• **PASSAGE PROVIDED**

---

A Juul brand e-cigarette

In November 2019, the state updated several laws dealing with tobacco and vape (e-cigarette) sales, raising mandated fines for the sale of products to minors and raising the minimum purchase age from 18 to 21.

Many of the updates came as a result of cities and towns enacting the same policies locally — notably a policy that limits the sale of flavored tobacco and vape products. As of late 2019, 148 cities and towns had taken advantage of a federal Court of Appeals decision that supported a 2012 city ordinance in Providence, Rhode Island, to extend the 2009 federal flavored cigarette sales restriction to include all conventional tobacco and vape products.

Section 6 of Chapter 270, which for decades has been the state law that prohibits the sale of tobacco products to minors, had a minimum graduated fining scheme of $100/$200/$300. Most municipalities included this law in local tobacco control measures, often adding a tobacco sales permit suspension for repeat offenders and sometimes increasing the fine amounts.

---

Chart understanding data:
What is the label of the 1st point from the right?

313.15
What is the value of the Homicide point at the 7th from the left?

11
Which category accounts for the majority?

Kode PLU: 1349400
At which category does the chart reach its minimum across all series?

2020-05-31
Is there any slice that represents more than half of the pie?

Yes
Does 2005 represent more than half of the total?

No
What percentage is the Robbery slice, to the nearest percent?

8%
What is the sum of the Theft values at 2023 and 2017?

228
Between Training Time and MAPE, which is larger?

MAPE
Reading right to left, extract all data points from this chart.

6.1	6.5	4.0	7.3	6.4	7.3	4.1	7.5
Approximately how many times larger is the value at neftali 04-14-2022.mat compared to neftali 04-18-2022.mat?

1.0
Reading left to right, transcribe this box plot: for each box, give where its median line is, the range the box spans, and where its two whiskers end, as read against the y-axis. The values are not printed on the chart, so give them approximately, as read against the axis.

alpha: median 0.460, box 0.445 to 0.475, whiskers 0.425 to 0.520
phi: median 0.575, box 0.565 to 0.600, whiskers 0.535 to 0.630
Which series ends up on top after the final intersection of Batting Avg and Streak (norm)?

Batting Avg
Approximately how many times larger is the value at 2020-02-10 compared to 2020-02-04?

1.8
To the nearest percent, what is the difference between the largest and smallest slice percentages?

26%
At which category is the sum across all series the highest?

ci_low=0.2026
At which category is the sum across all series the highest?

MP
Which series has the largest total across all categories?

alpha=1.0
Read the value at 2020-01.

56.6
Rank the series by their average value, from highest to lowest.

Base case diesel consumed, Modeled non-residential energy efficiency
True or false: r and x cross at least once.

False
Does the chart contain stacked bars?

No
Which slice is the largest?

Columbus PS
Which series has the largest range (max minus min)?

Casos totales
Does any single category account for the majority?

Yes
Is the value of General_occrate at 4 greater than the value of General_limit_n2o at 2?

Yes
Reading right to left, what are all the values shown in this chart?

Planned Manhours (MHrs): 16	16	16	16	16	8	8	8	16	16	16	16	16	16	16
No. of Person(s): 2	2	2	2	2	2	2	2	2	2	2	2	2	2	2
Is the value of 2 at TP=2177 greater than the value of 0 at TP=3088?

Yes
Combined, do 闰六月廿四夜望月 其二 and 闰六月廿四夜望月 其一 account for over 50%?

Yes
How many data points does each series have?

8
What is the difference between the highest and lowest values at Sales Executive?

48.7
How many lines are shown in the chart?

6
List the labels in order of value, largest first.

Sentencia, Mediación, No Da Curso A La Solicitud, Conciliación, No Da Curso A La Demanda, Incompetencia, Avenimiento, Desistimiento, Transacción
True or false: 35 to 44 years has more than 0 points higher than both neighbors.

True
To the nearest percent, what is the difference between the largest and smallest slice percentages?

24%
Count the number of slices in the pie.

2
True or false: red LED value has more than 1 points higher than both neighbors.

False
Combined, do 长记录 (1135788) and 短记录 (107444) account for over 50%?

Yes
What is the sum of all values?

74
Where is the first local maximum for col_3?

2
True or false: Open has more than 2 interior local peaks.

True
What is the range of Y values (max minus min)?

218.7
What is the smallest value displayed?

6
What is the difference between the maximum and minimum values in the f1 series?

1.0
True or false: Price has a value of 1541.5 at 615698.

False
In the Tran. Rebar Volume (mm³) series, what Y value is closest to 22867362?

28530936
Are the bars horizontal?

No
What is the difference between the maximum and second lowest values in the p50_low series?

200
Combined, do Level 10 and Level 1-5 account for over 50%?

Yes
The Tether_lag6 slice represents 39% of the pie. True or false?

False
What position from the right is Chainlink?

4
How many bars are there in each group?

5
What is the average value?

---

• **THINGS TO DO**
(A) Under Section 6 of Chapter 270, what minimum graduated fining scheme applied according to the passage on tobacco and vape laws?
(B) Reproduce the stretch of the passage on tobacco and vape laws from "A Juul brand" through "conventional tobacco and vape products.".
(C) List each distinct year mentioned in the passage on tobacco and vape laws.
The listing is not needed for this work.

• **SOLUTIONS TO THE PROBLEMS**
(A) $100/$200/$300

(B)
A Juul brand e-cigarette

In November 2019, the state updated several laws dealing with tobacco and vape (e-cigarette) sales, raising mandated fines for the sale of products to minors and raising the minimum purchase age from 18 to 21.

Many of the updates came as a result of cities and towns enacting the same policies locally — notably a policy that limits the sale of flavored tobacco and vape products. As of late 2019, 148 cities and towns had taken advantage of a federal Court of Appeals decision that supported a 2012 city ordinance in Providence, Rhode Island, to extend the 2009 federal flavored cigarette sales restriction to include all conventional tobacco and vape products.

(C) 2019, 2012, 2009